10. Rate-of-Return Reforms. Although they serve less than five percent of access lines in the U.S., smaller rate-of-return carriers operate in many of the country's most difficult and expensive areas to serve. Rate-of-return carriers' total support from the high-cost fund is approaching $2 billion annually. We reform our rules for rate-of-return companies in order to support continued broadband investment while increasing accountability and incentives for efficient use of public resources. Rate-of-return carriers receiving legacy universal service support, or CAF support to offset lost ICC revenues, must offer broadband service meeting initial CAF requirements, with actual speeds of at least 4 Mbps downstream and 1 Mbps upstream, upon their customers' reasonable request. Recognizing the economic challenges of extending service in the high-cost areas of the country served by rate-of-return carriers, this flexible approach does not require rate-of-return companies to extend service to customers absent such a request.

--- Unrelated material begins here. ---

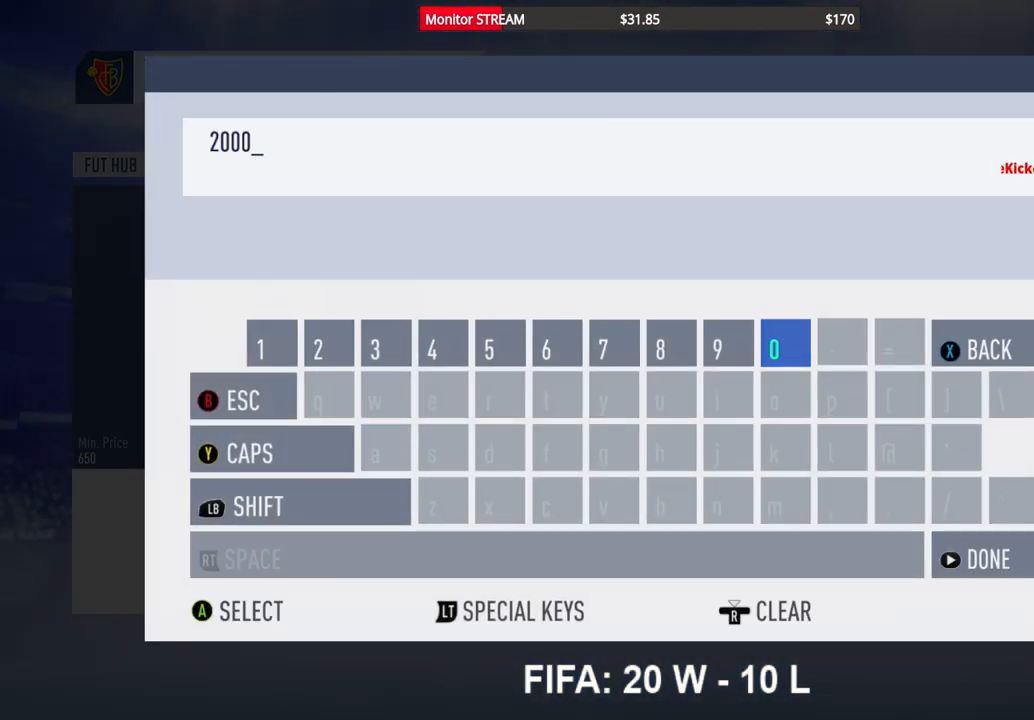
{"buttons": [], "left_stick": "center", "right_stick": "center", "events": []}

11. Alongside these broadband service rules, we adopt reforms to:

establish a framework to limit reimbursements for excessive capital and operating expenses, which will be implemented no later than July 1, 2012, after an additional opportunity for public comment;
encourage efficiencies by extending existing corporate operations expense limits to the existing high-cost loop support and interstate common line support mechanisms, effective January 1, 2012;
ensure fairness by reducing high-cost loop support for carriers that maintain artificially low end-user voice rates, with a three-step phase-in beginning July 1, 2012;
phase out the Safety Net Additive component of high-cost loop support over time;
address Local Switching Support as part of comprehensive ICC reform;
phase out over three years support in study areas that overlap completely with an unsubsidized facilities-based terrestrial competitor that provides voice and fixed broadband service, beginning July 1, 2012; and
cap per-line support at $250 per month, with a gradual phasedown to that cap over a three-year period commencing July 1, 2012.
In the FNPRM, we seek comment on establishing a long-term broadband-focused CAF mechanism for rate-of-return carriers, and relatedly seek comment on reducing the interstate rate-of-return from its current level of 11.25 percent. We expect rate-of-return carriers will receive approximately $2 billion per year in total high-cost universal service support under our budget through 2017.

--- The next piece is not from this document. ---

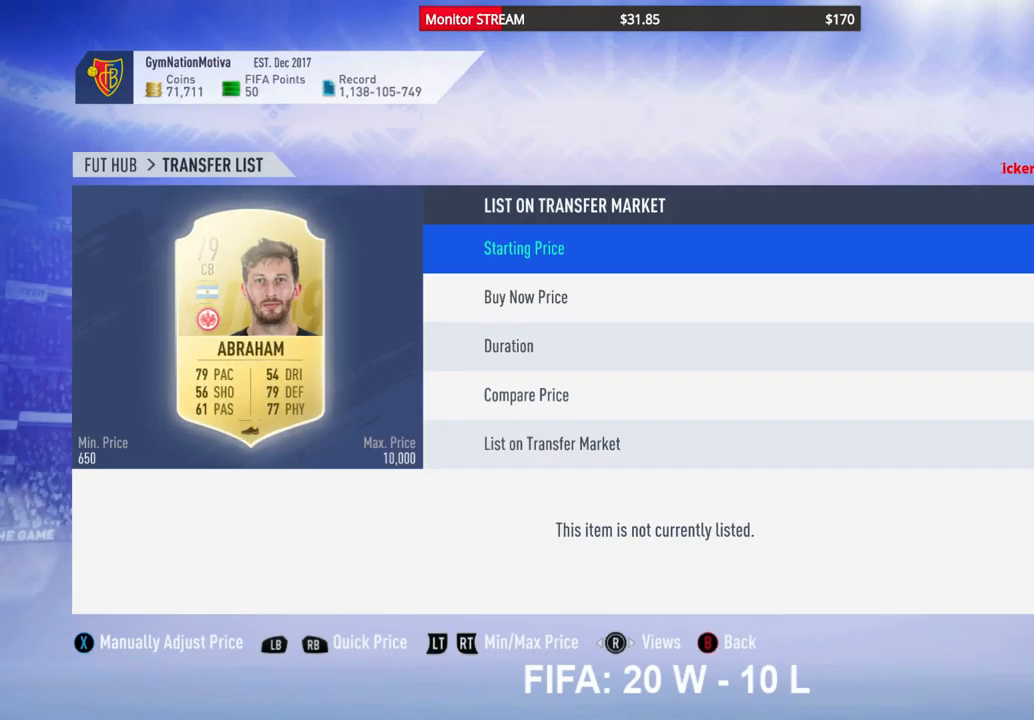
{"buttons": [], "left_stick": "center", "right_stick": "center", "events": [[350, "DPAD_DOWN", "down"], [433, "DPAD_DOWN", "up"]]}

12. CAF Mobility Fund. Concluding that mobile voice and broadband services provide unique consumer benefits, and that promoting the universal availability of such services is a vital component of the Commission's universal service mission, we create the Mobility Fund, the first universal service mechanism dedicated to ensuring availability of mobile broadband networks in areas where a private-sector business case is lacking. Mobile broadband carriers will receive significant legacy support during the transition to the Mobility Fund, and will have opportunities for new Mobility Fund dollars. The providers receiving support through the CAF Phase II competitive bidding process will also be eligible for the Mobility Fund, but carriers will not be allowed to receive redundant support for the same service in the same areas. Mobility Fund recipients will be subject to public interest obligations, including data roaming and collocation requirements.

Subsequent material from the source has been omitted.